Valtteri Bottas i Max Verstappen osiągnęli najlepsze czasy w trakcie piątkowych sesji treningowych na torze Paul Ricard.
Formuła 1 opuściła tory uliczne, na których wyjątkowo słabo radził sobie Mercedes. Zespół z Brackley liczył na poprawę podczas rundy na Paul Ricard, otwierającej serię trzech weekendów wyścigowych z rzędu. Valtteri Bottas podczas spotkania z mediami zapewnił, że rozwiązano mnóstwo problemów trapiących niemiecką ekipę w Monte Carlo i Baku. Piątkowe treningi potwierdziły, że Mercedes znalazł światło nadziei we mgle, w której błądził przez ostatnie tygodnie.
Pierwszy trening obfitował w wyjazdy poza tor – niegroźne w skutkach spotkania z barierami zaliczyli Mick Schumacher i Sebastian Vettel, a Valtteri Bottas został wezwany do garażu w celu sprawdzenia uszkodzeń spowodowanych najechaniem na poprzeczne krawężniki. Wkrótce Ron Meadows poskarżył się przez radio Michaelowi Masiemu na żółte „bagietki”. Menadżer Mercedesa stwierdził, że za sprawą tych krawężników wyjazd metr za szeroko poza obręb toru może kosztować dziesiątki, a nawet setki tysięcy funtów. Oprócz Fina ofiarą agresywnych krawężników padli również Pierre Gasly i Kimi Raikkonen. Problemy nie ominęły również Carlosa Sainza, który starł swoje opony na szorstkim, czerwonym poboczu po wypadnięciu z toru. Mimo wcześniejszych kłopotów, Bottas uzyskał najlepszy czas treningu (1:33.448), na około pół godziny przed końcem przebijając rezultaty Hamiltona i Verstappena, liderującego przez pierwszych kilkanaście minut. Nie zachwyciło Ferrari – Charles Leclerc i Carlos Sainz ukończyli sesję z czasami plasującymi ich w drugiej dziesiątce.

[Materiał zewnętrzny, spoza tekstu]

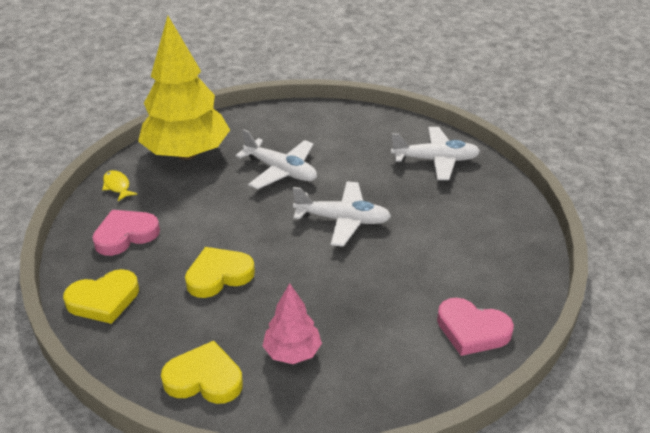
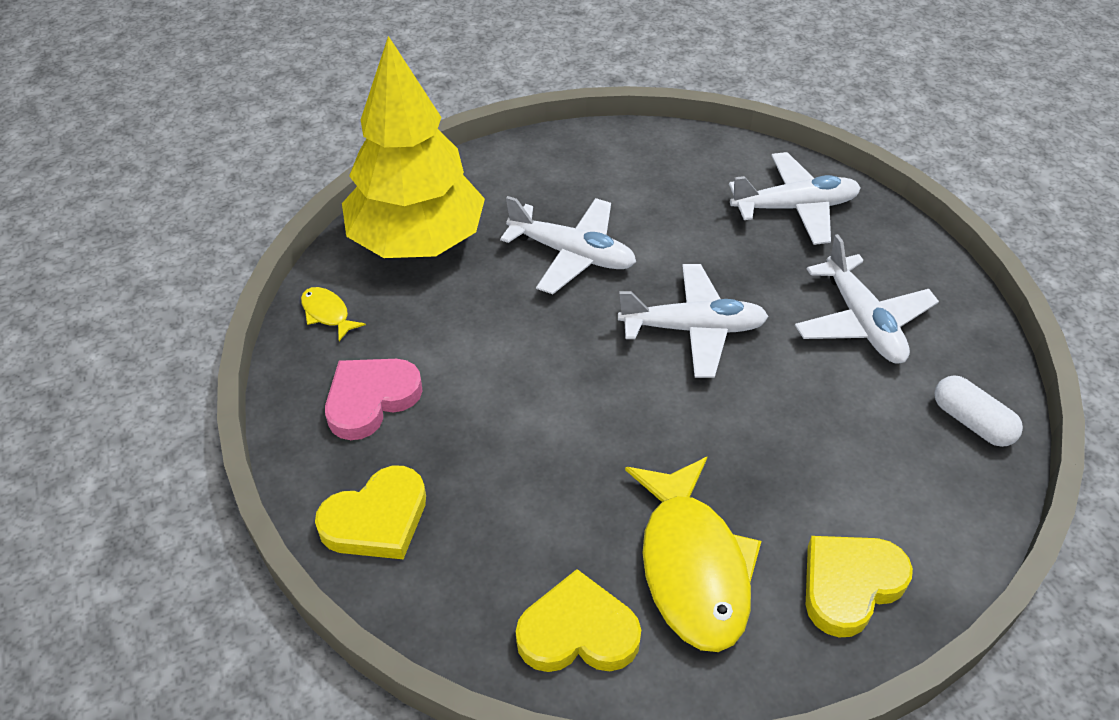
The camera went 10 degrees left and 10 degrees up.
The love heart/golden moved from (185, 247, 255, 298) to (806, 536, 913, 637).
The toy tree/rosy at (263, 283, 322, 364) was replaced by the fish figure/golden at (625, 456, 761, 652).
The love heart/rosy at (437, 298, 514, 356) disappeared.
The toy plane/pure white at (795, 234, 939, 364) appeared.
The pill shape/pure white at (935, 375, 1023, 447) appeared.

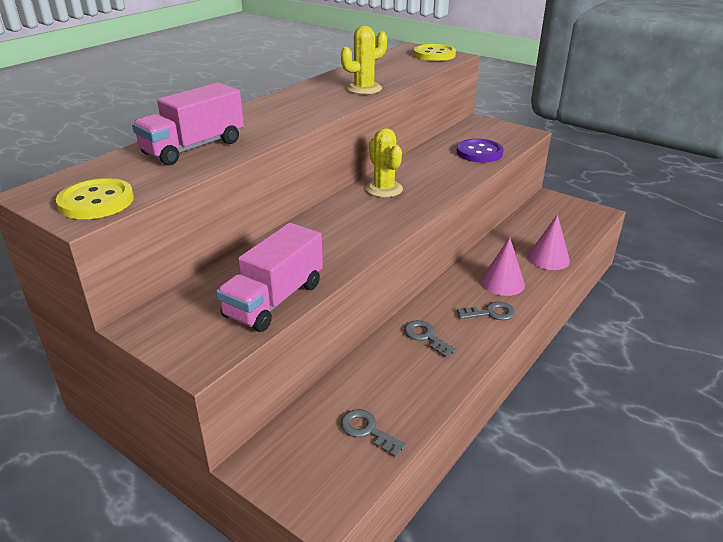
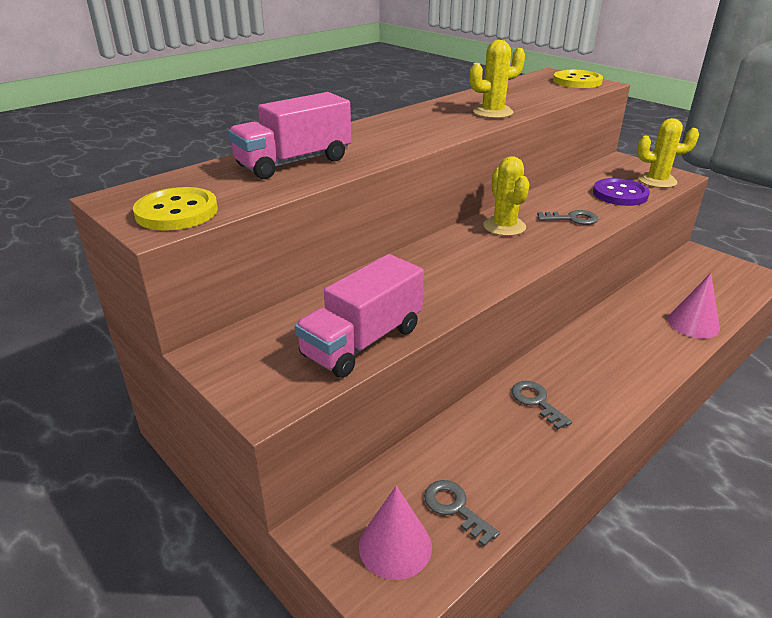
The camera went 10 degrees right and 0 degrees up.
The door key/gray moved from (457, 302, 515, 320) to (537, 210, 598, 225).
The cone/rosy moved from (481, 237, 525, 296) to (359, 486, 432, 580).
The cactus/golden at (637, 118, 699, 188) appeared.

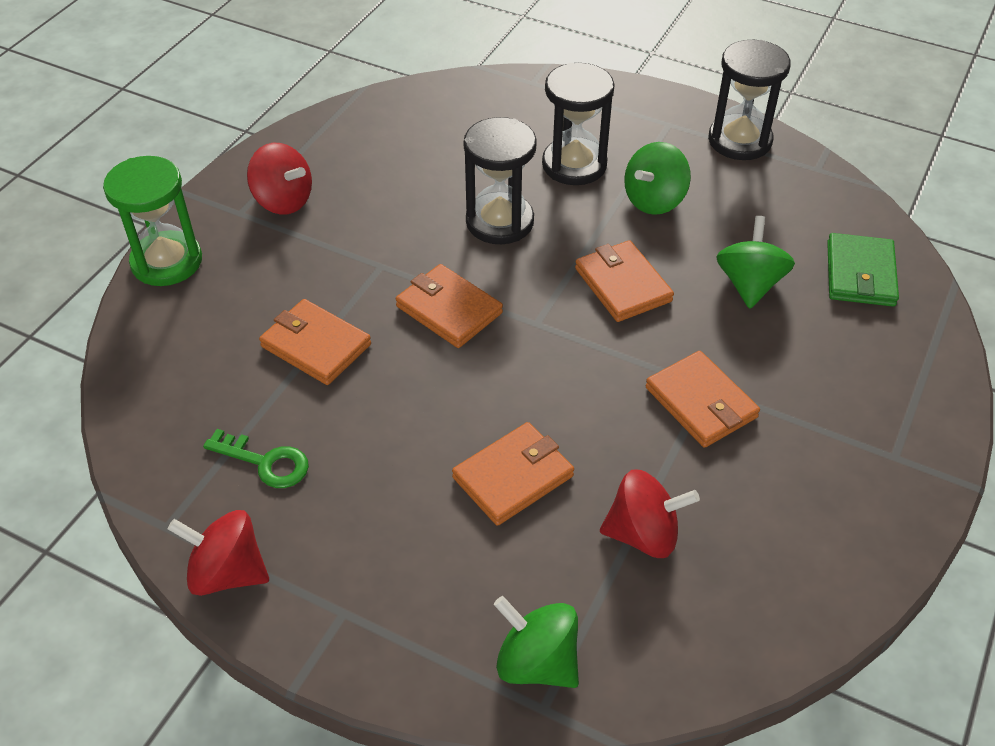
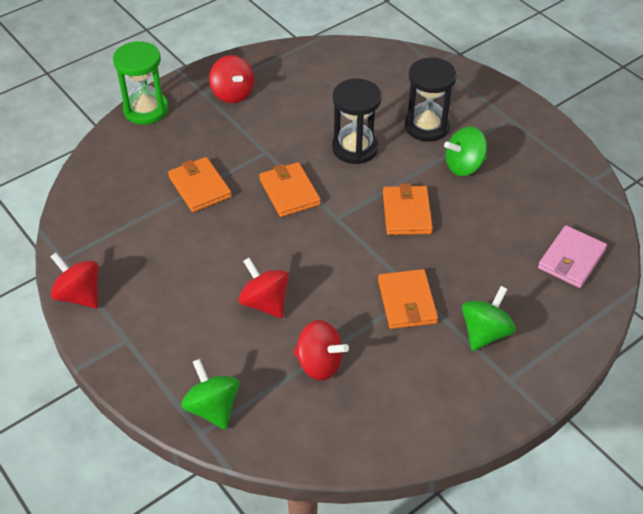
The camera went 25 degrees right and 0 degrees up.
The door key/emerald at (203, 429, 309, 488) disappeared.
The billfold/orange-coloured at (452, 422, 574, 526) was replaced by the spinning top/red at (238, 258, 289, 318).
The hourglass/black at (708, 40, 791, 160) disappeared.
The spinning top/emerald moved from (716, 216, 795, 309) to (462, 286, 516, 351).
The billfold/emerald at (827, 233, 899, 307) became the billfold/rosy at (538, 225, 607, 288).

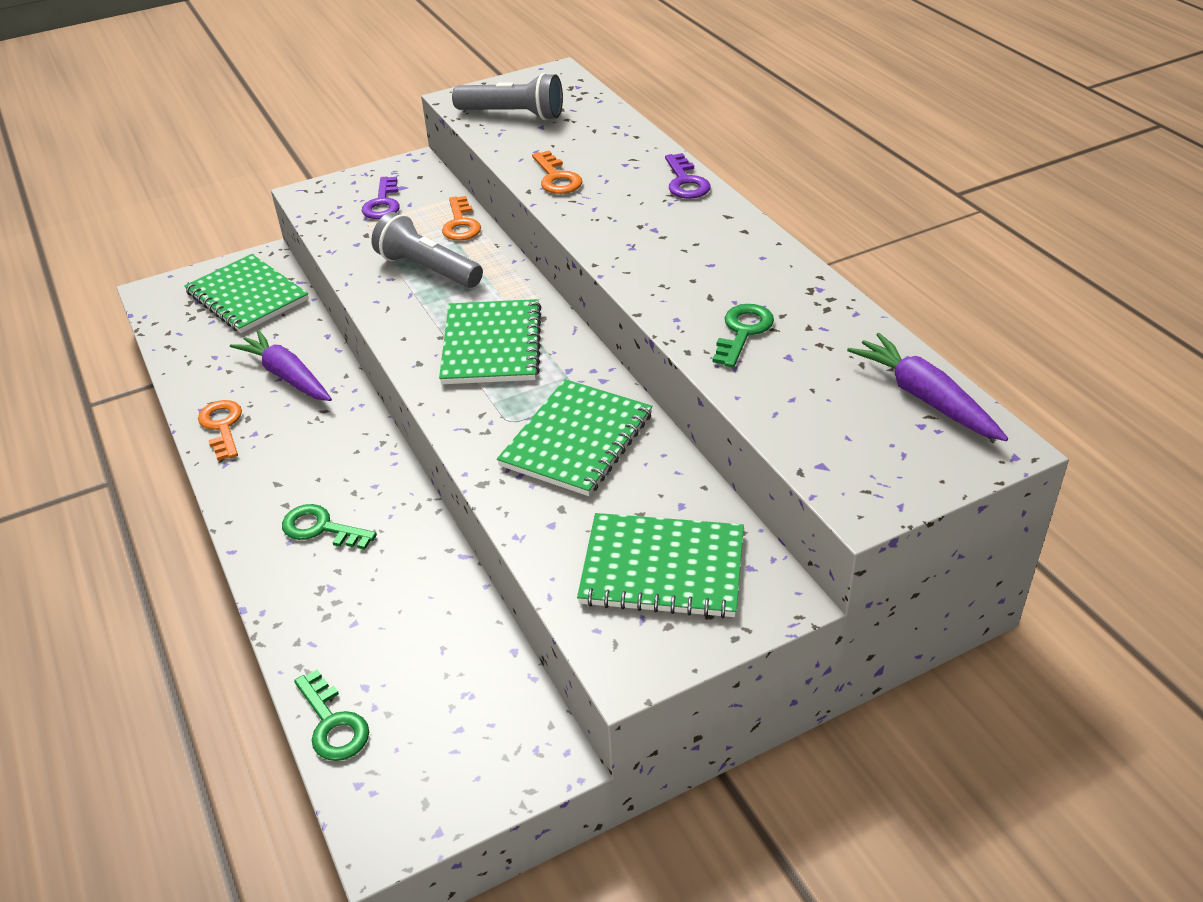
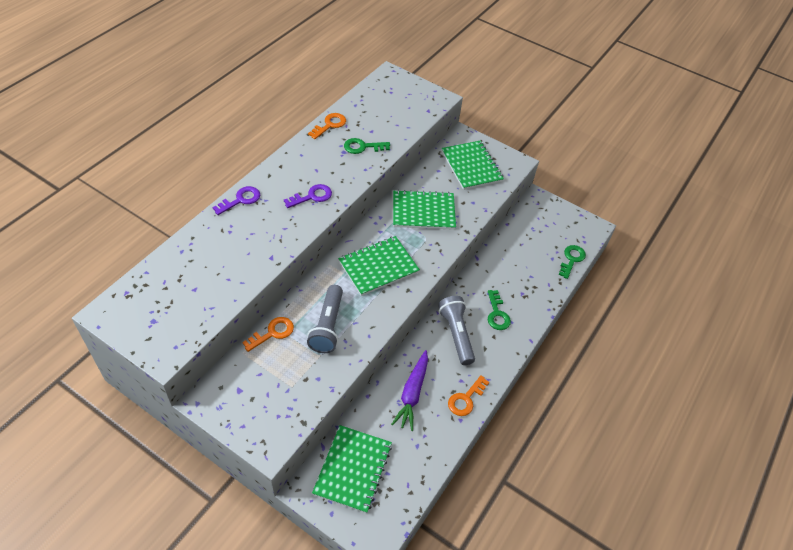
The camera went 125 degrees left and 10 degrees up.
The door key/royal purple moved from (362, 177, 400, 219) to (284, 184, 332, 208).
The flashlight/gray moved from (452, 73, 563, 120) to (438, 296, 475, 365).
The door key/orange-coloured moved from (532, 151, 582, 194) to (308, 113, 346, 139).
The root vegetable/royal purple at (847, 333, 1008, 441) disappeared.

Od początku drugiej części piątkowych zajęć Mercedesy ponownie dyktowały tempo. Znów na czele znajdował się Bottas (1:32.880 na pośrednich oponach) z przewagą 0,4 s nad Hamiltonem i ponad sekundy nad Red Bullami. Kolejny obrót do swoich statystyk dopisał Nikita Mazepin, a żółte krawężniki w zakręcie nr 2 zebrały kolejne żniwo – Max Verstappen zgubił fragment przedniego skrzydła, powodując wirtualną neutralizację. Po zakończeniu napraw Holender poprawił czas Bottasa o 0,008 s w trakcie stintu na miękkiej mieszance. Fin z Mercedesa do końca sesji pozostał na pośrednich oponach i nie zbliżył się już do wyniku Verstappena.
Sobotni trening zaplanowano na godzinę 12:00, trzy godziny później rozpocznie się walka o pole position. Jak na razie wszystko wskazuje na to, że rozegra się ona między Mercedesem i Red Bullem.